Let the equation of the circle is `x^(2) + y^(2) - 2x-4y + 1 = 0` A line through `P(alpha, -1)` is drawn which intersect the given circle at the point A and B. if PA PB has the minimum value then the value of `alpha` is.

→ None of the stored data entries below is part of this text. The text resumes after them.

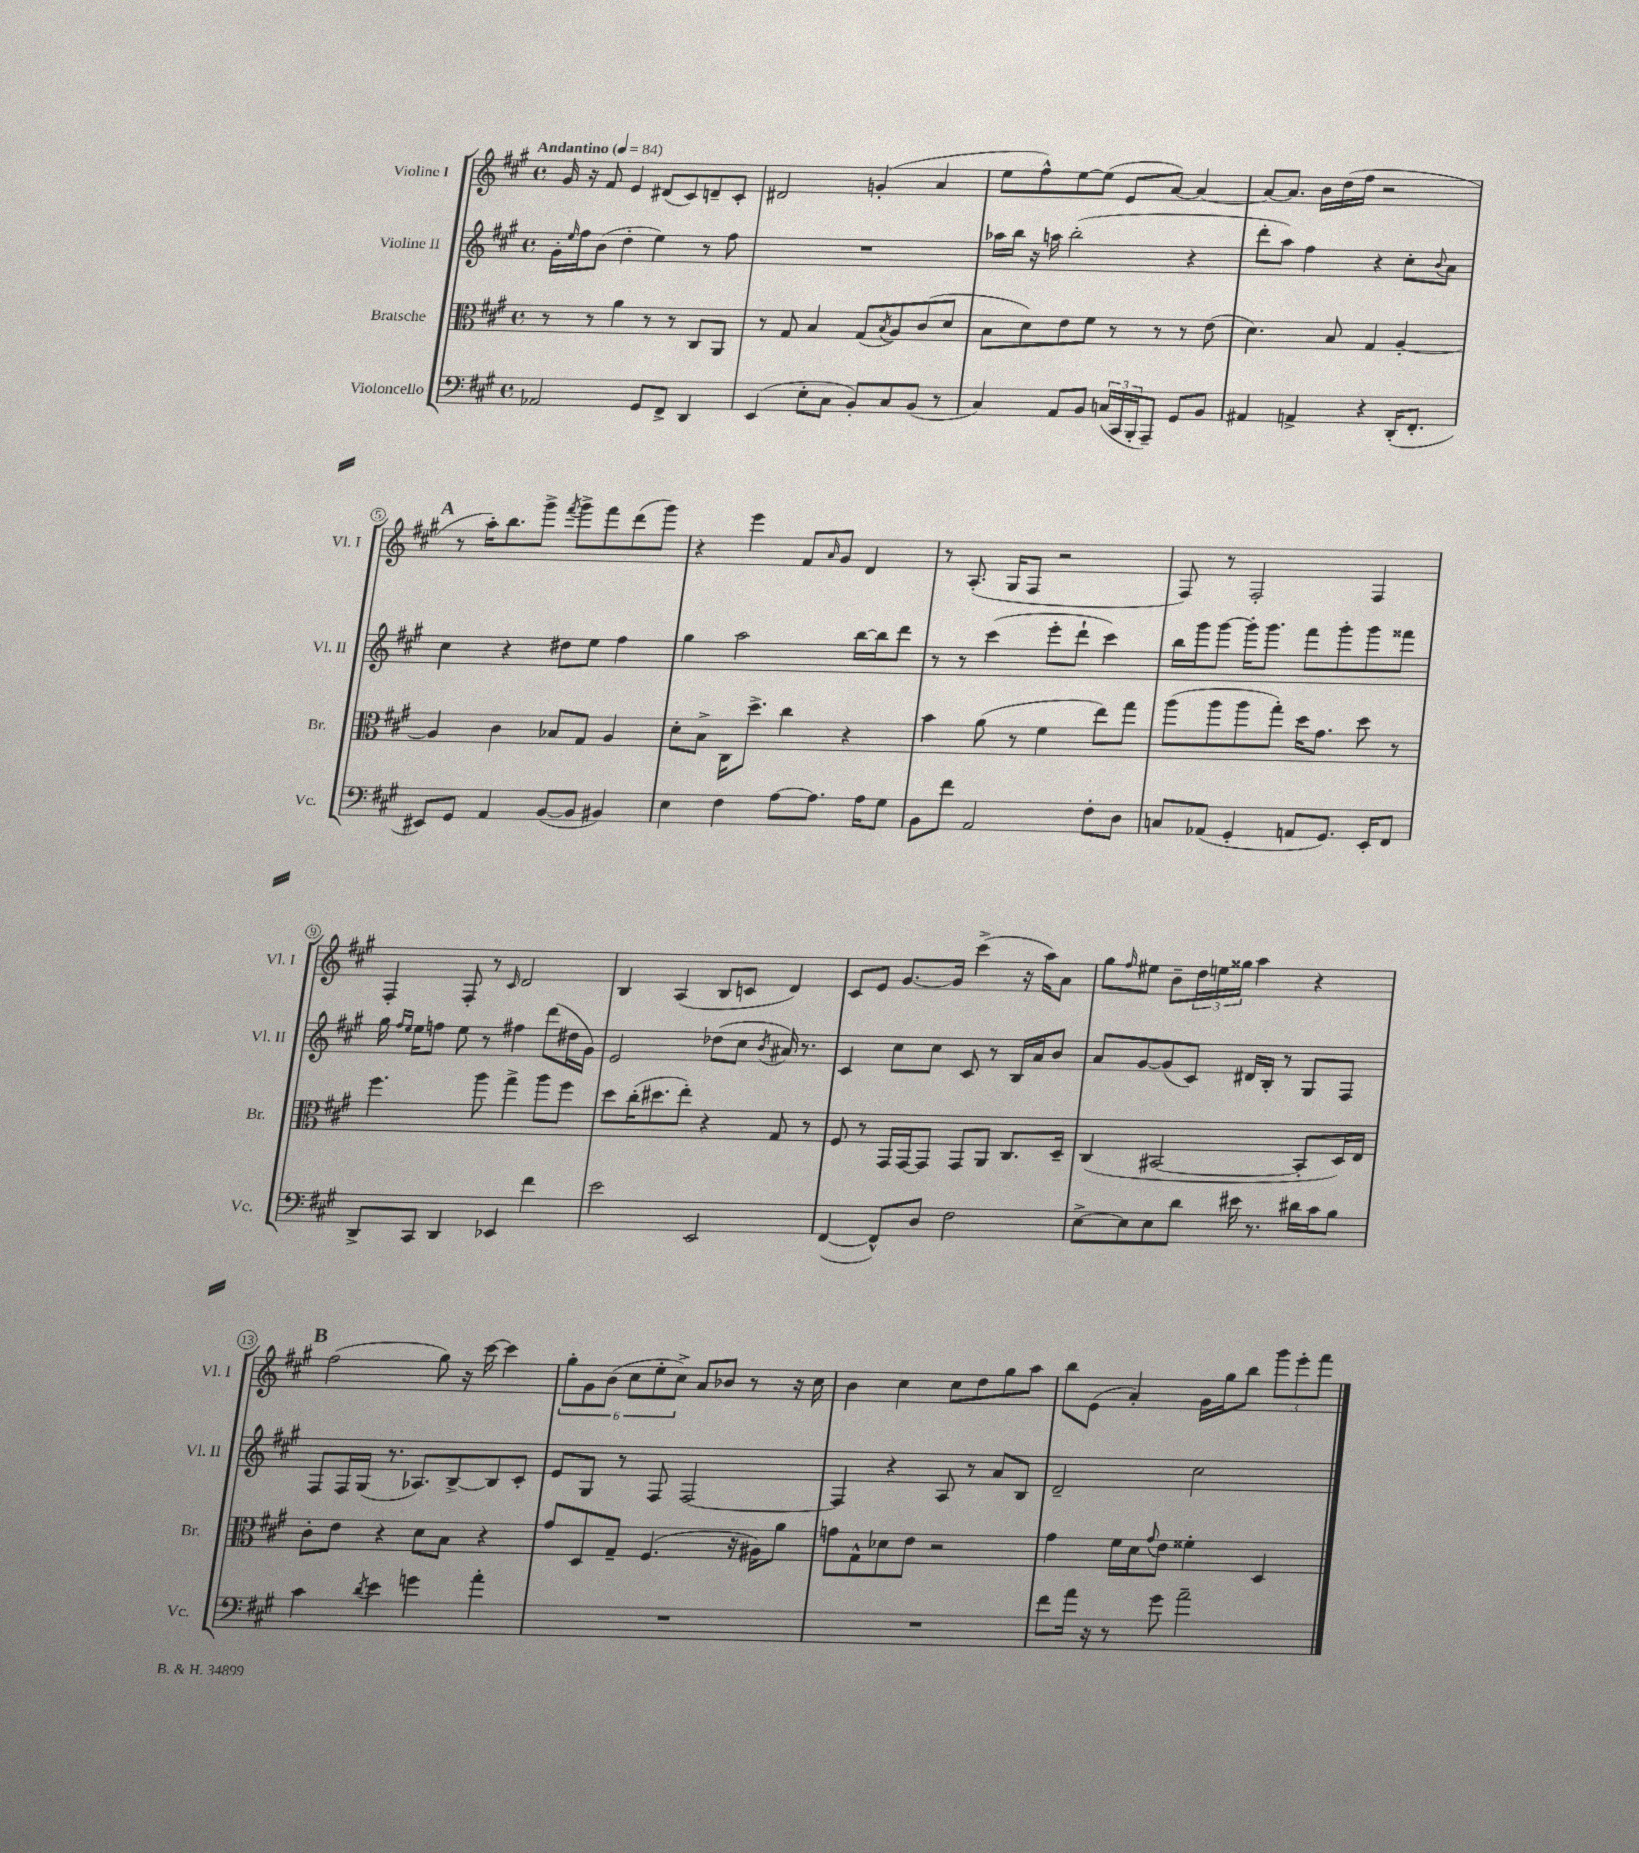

**kern	**kern	**kern	**kern
*staff4	*staff3	*staff2	*staff1
*clefF4	*clefC3	*clefG2	*clefG2
*k[f#c#g#]	*k[f#c#g#]	*k[f#c#g#]	*k[f#c#g#]
*M4/4	*M4/4	*M4/4	*M4/4
*met(c)	*met(c)	*met(c)	*met(c)
*MM84	*MM84	*MM84	*MM84
2AA-	8r	16g#'	16g#
.	.	16qqee	.
.	.	16ff#	16r
.	8r	(8b	8f#
.	4a	4dd'	4e
8GG#	8r	4ee)	(8d#
8FF#^	8r	.	8c#)
4DD	8C#	8r	8d~
.	8AA	8ff#	8c#'
=	=	=	=
(4EE	8r	1r	2d#
.	8G#	.	.
8E'	4B	.	.
8C#	.	.	.
8BB')	(8G#	.	(4g'
.	8qB	.	.
8C#	8A)	.	.
(8BB	(8c#	.	4a
8r	8d	.	.
=	=	=	=
4C#)	8B	16aa-	8ee
.	.	16bb	.
.	8d)	16r	8ff#^^)
.	.	16aa	.
8AA	8e	(2bb'	[8ee
8BB	8f#	.	(8ee]
(24C	8r	.	8e
24CC#	.	.	.
24BBB'	.	.	.
8AAA~)	8r	.	[8a)
8GG#	8r	4r	4a_
8BB	(8e	.	.
=	=	=	=
4AA#	4.d)	8ddd'	8a_
.	.	8aa)	8.a]
4AA^	.	4ff#	.
.	.	.	16b
.	8B	.	(16dd
.	.	.	16ff#
4r	4G#	4r	2r
(16DD'	[4A'	8cc#'	.
8.FF#'	.	.	.
.	.	8qqb	.
.	.	8a	.
=	=	=	=
8EE#)	4A]	4cc#	8r
8GG#	.	.	16aa')
.	.	.	8.bb
4AA	4c#	4r	.
.	.	.	8ggg#^
.	.	.	8qfff#
([8BB	8B-	8dd#	8ggg#^
8BB]	8G#	8ee	8fff#
4BB#)	4A	4ff#	(8ddd
.	.	.	8ggg#)
=	=	=	=
4E	8d'	4gg#	4r
.	8B^	.	.
4F#	16C#	2aa	4eee
.	8.dd^	.	.
[8A	4cc#	.	8f#
.	.	.	16qqa
8.A]	.	.	8g#
.	4r	[16bb	4d
16A	.	16bb]	.
8G#	.	8ddd	.
=	=	=	=
8BB	4b	8r	8r
8f#	.	8r	(8.A'
2AA	(8a	(4ccc#	.
.	.	.	16G#
.	8r	.	8F#
.	4f#	8eee'	2r
.	.	8ddd`	.
8F#'	8ee)	4ccc#)	.
8D	8gg#	.	.
=	=	=	=
8C	(8aa	16bb	8F#)
.	.	16ggg#	.
(8AA-	8aa	[8ggg#	8r
4GG#'	8aa	16ggg#']	2F#'
.	.	8.ggg#	.
.	8gg#')	.	.
8AA	16dd	8fff#	.
.	8.g#	.	.
8.GG#)	.	8ggg#'	.
.	8dd	8ggg#	4F#
16EE'	.	.	.
8FF#	8r	8fff##	.
=	=	=	=
8DD^	4.ff#	16gg#	4F#'
.	.	16qqff#	.
.	.	16qqee	.
.	.	16ee	.
8CC#	.	8ff	.
4DD	.	8ee	8F#'
.	8aa	8r	8r
.	.	.	16qqc#
4EE-	4gg#^	4ff#	2d
4f#	8aa	(8ddd	.
.	8ff#	16dd#	.
.	.	16g#)	.
=	=	=	=
2e	8dd	2e	4B
.	(16cc#'	.	.
.	8.dd#	.	.
.	.	.	(4A
.	8ee')	.	.
2EE	4r	(8dd-	8B
.	.	8cc#	8c
.	.	8qb	.
.	8G#	16a#)	4d)
.	.	8.r	.
.	8r	.	.
=	=	=	=
([4FF#	8F#	4c#	8c#
.	8r	.	8e
8FF#^^])	16GG#	8cc#	[8.g#
.	[16GG#	.	.
8D	8GG#]	8cc#	.
.	.	.	16g#]
2F#	8GG#	8c#	(4ccc#^
.	8AA	8r	.
.	8.C#	16B	16r
.	.	16a	16aa)
.	.	8b	8a
.	16D~	.	.
=	=	=	=
[8E^	(4C#	8a	8gg#
.	.	.	16qqff#
8E]	.	[8g#	8ee#
8E	[2BB#	(8g#]	8b~
8d	.	8c#)	24dd
.	.	.	24ee
.	.	.	24gg##
16e#	.	16d#	4aa
8.r	.	16B'	.
.	.	8r	.
16d#	8BB#']	8G#	4r
16c#	.	.	.
8B	16D)	8F#	.
.	16E	.	.
=	=	=	=
4c#	8c#'	8F#	(2ff#
.	8e	16F#	.
.	.	(16G#	.
8qd	.	.	.
4e	4r	8.r	.
.	.	8.A-)	.
4g	8d	.	8gg#)
.	8B	[8B^	16r
.	.	.	[16ccc#
4a'	4r	8B]	4ccc#]
.	.	8c#'	.
=	=	=	=
1r	8g#	8e	12gg#'
.	.	.	12g#
.	8D	8G#	.
.	.	.	(12b
.	8G#~	8r	12cc#
.	.	.	12ee'
.	(4.F#	8F#	.
.	.	.	12cc#^)
.	.	[2F#	8a
.	.	.	8b-
.	16r	.	8r
.	16A#)	.	.
.	8a	.	16r
.	.	.	16cc#
=	=	=	=
1r	8g	4F#]	4b
.	8G#^^	.	.
.	8d-	4r	4cc#
.	8e	.	.
.	2r	8A	8cc#
.	.	8r	8dd
.	.	8a	8gg#
.	.	8B	8aa
=	=	=	=
8f#	4g#	2d~	8bb
16a	.	.	(8e
16r	.	.	.
8r	16f#	.	4a')
.	16d	.	.
.	8qqg#	.	.
8g#	8e	.	.
2a~	4f##'	2cc#	16g#
.	.	.	16gg#
.	.	.	8bb
.	4D	.	12ggg#
.	.	.	12eee'
.	.	.	12fff#
==	==	==	==
*-	*-	*-	*-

To solve the problem, we need to find the value of \( \alpha \) such that the product \( PA \cdot PB \) is minimized, where \( P(\alpha, -1) \) is a point from which a line intersects the circle at points \( A \) and \( B \). ### Step-by-Step Solution: 1. **Rewrite the Circle Equation**: The given equation of the circle is: \[ x^2 + y^2 - 2x - 4y + 1 = 0 \] We can rearrange it to find the center and radius of the circle. 2. **Complete the Square**: For the \( x \) terms: \[ x^2 - 2x = (x - 1)^2 - 1 \] For the \( y \) terms: \[ y^2 - 4y = (y - 2)^2 - 4 \] Substituting these into the circle equation gives: \[ (x - 1)^2 - 1 + (y - 2)^2 - 4 + 1 = 0 \] Simplifying this, we have: \[ (x - 1)^2 + (y - 2)^2 = 4 \] Thus, the center of the circle is \( (1, 2) \) and the radius \( r = 2 \). 3. **Find the Distance from Point \( P \) to the Center**: The distance \( PT \) from point \( P(\alpha, -1) \) to the center \( C(1, 2) \) is calculated using the distance formula: \[ PT = \sqrt{(\alpha - 1)^2 + (-1 - 2)^2} = \sqrt{(\alpha - 1)^2 + 9} \] 4. **Use the Tangent-Secant Theorem**: According to the tangent-secant theorem, we have: \[ PA \cdot PB = PT^2 \] Therefore: \[ PA \cdot PB = (\sqrt{(\alpha - 1)^2 + 9})^2 = (\alpha - 1)^2 + 9 \] 5. **Minimize the Expression**: We need to minimize: \[ f(\alpha) = (\alpha - 1)^2 + 9 \] The minimum value of \( f(\alpha) \) occurs when \( (\alpha - 1)^2 \) is minimized, which is at \( \alpha = 1 \). 6. **Verify the Minimum**: To confirm that this is a minimum, we can take the second derivative: \[ f'(\alpha) = 2(\alpha - 1) \] Setting \( f'(\alpha) = 0 \) gives \( \alpha = 1 \). The second derivative: \[ f''(\alpha) = 2 > 0 \] indicates that \( f(\alpha) \) is concave up, confirming a minimum at \( \alpha = 1 \). ### Final Answer: The value of \( \alpha \) for which \( PA \cdot PB \) has the minimum value is: \[ \alpha = 1 \]